■ Required work
Locate each line in the records that contains the string "pose" and copy those lines. Matches must have the same letter case.

■ Input data
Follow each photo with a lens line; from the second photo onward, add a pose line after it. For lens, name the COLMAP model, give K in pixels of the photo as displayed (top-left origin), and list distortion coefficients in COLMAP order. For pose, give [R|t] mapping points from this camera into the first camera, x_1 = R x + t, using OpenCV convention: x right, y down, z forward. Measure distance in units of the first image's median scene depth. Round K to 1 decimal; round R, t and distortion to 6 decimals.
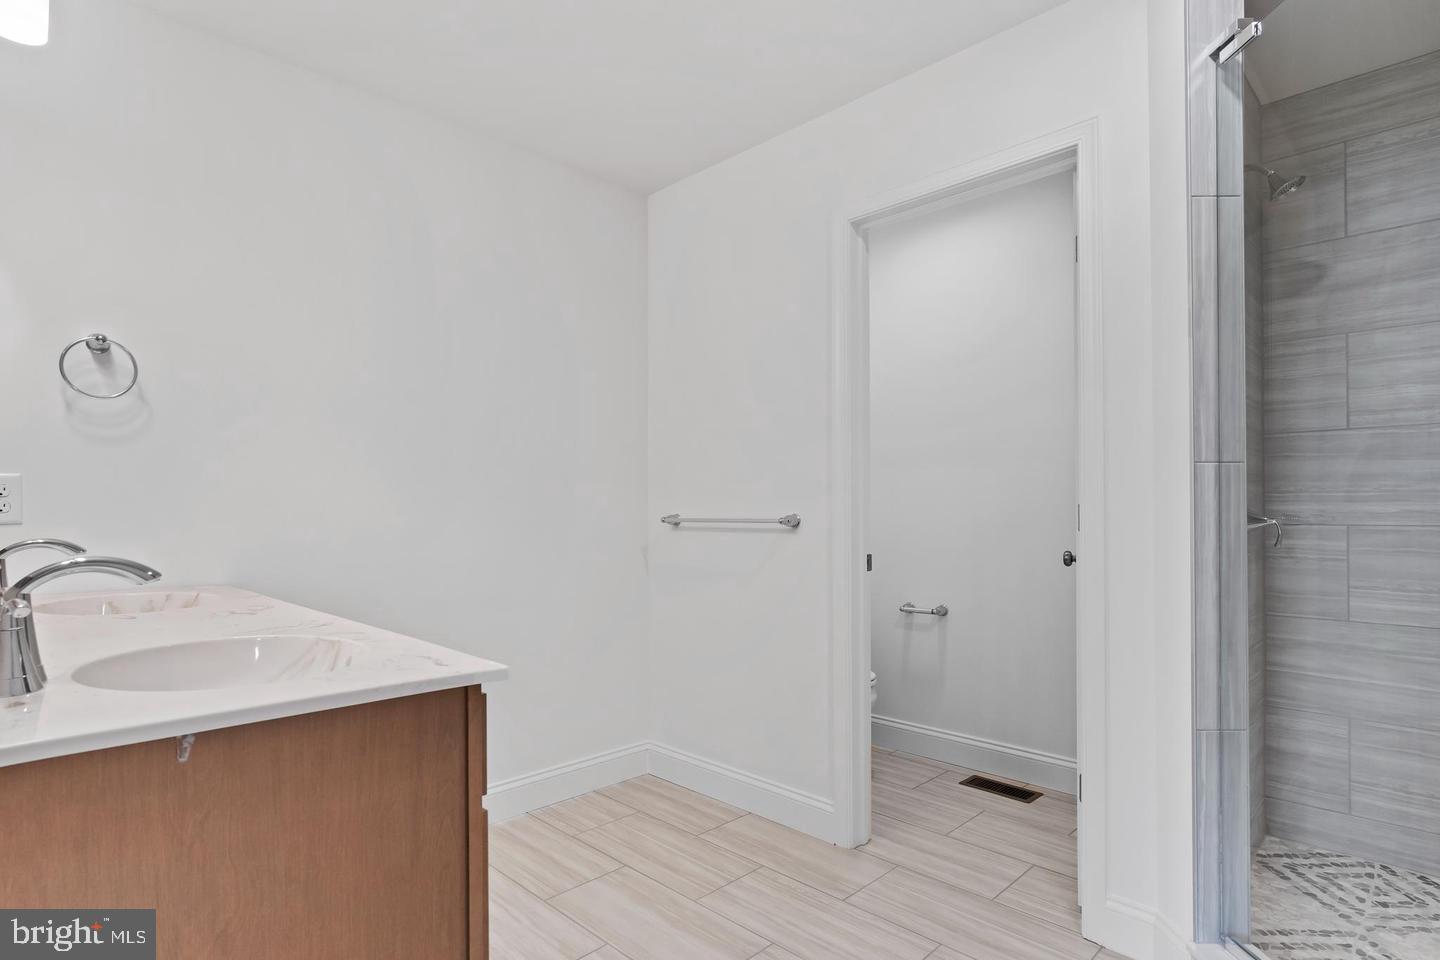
lens RADIAL K [[756.8, 0, 715.3], [0, 756.8, 488.0], [0, 0, 1]] dist [0.000679, 0.002430]
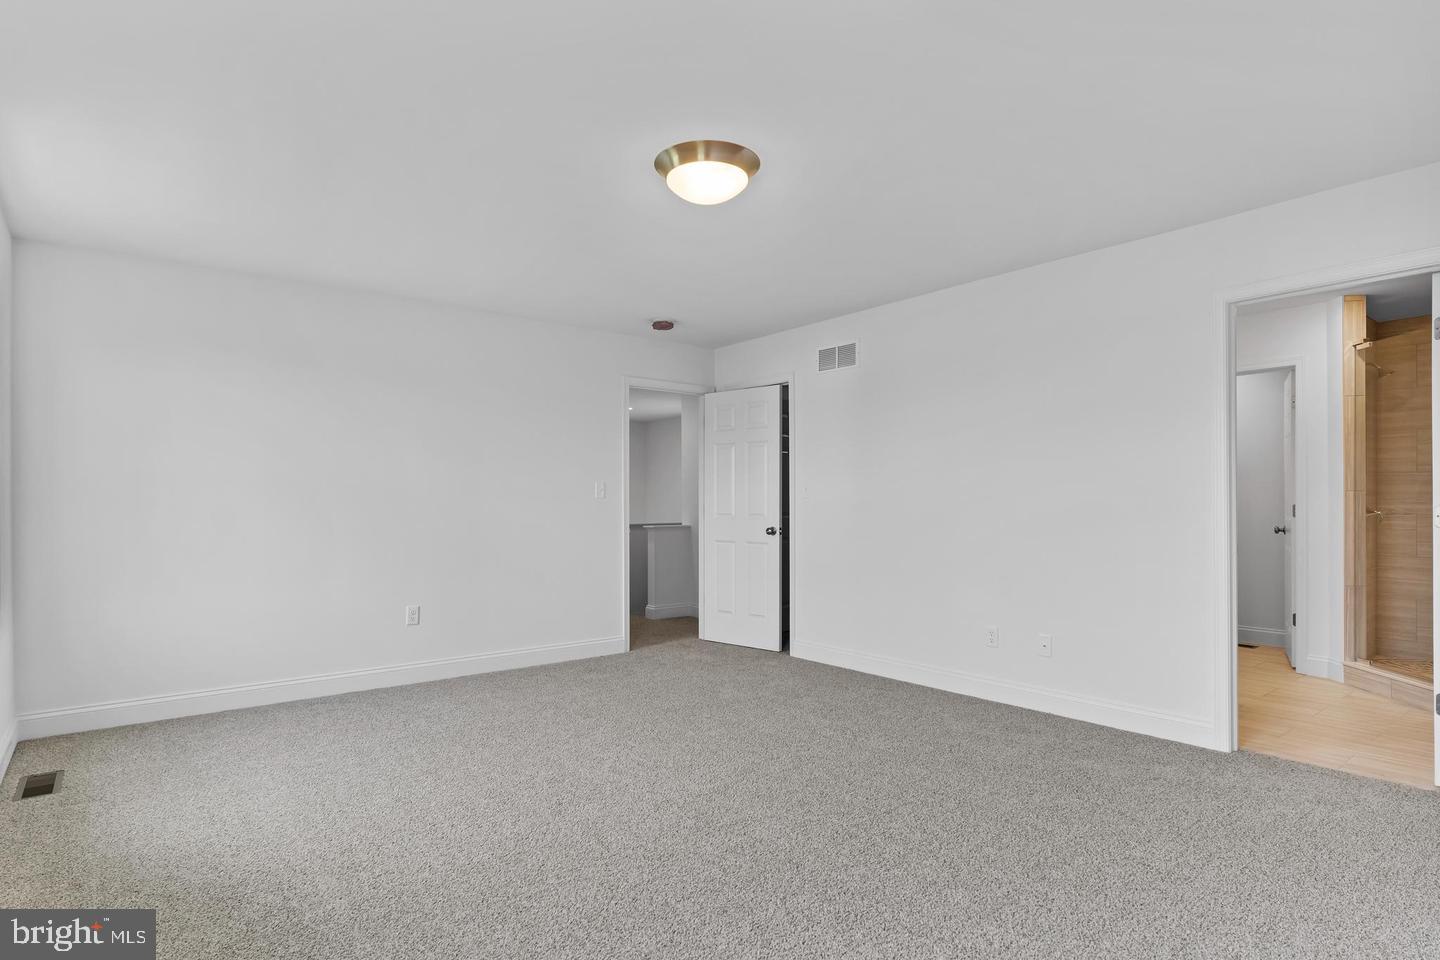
lens RADIAL K [[756.8, 0, 725.1], [0, 756.8, 482.5], [0, 0, 1]] dist [0.000679, 0.002430]
pose [[0.994698, 0.002882, -0.102799, -1.160494], [-0.002319, 0.999982, 0.005599, -0.064874], [0.102813, -0.005331, 0.994686, -1.724853]]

■ Written reply
Follow each photo with a lens line; from the second photo onward, add a pose line after it. For lens, name the COLMAP model, give K in pixels of the photo as displayed (top-left origin), and list distortion coefficients in COLMAP order. For pose, give [R|t] mapping points from this camera into the first camera, x_1 = R x + t, using OpenCV convention: x right, y down, z forward. Measure distance in units of the first image's median scene depth. Round K to 1 decimal; round R, t and distortion to 6 decimals.
pose [[0.994698, 0.002882, -0.102799, -1.160494], [-0.002319, 0.999982, 0.005599, -0.064874], [0.102813, -0.005331, 0.994686, -1.724853]]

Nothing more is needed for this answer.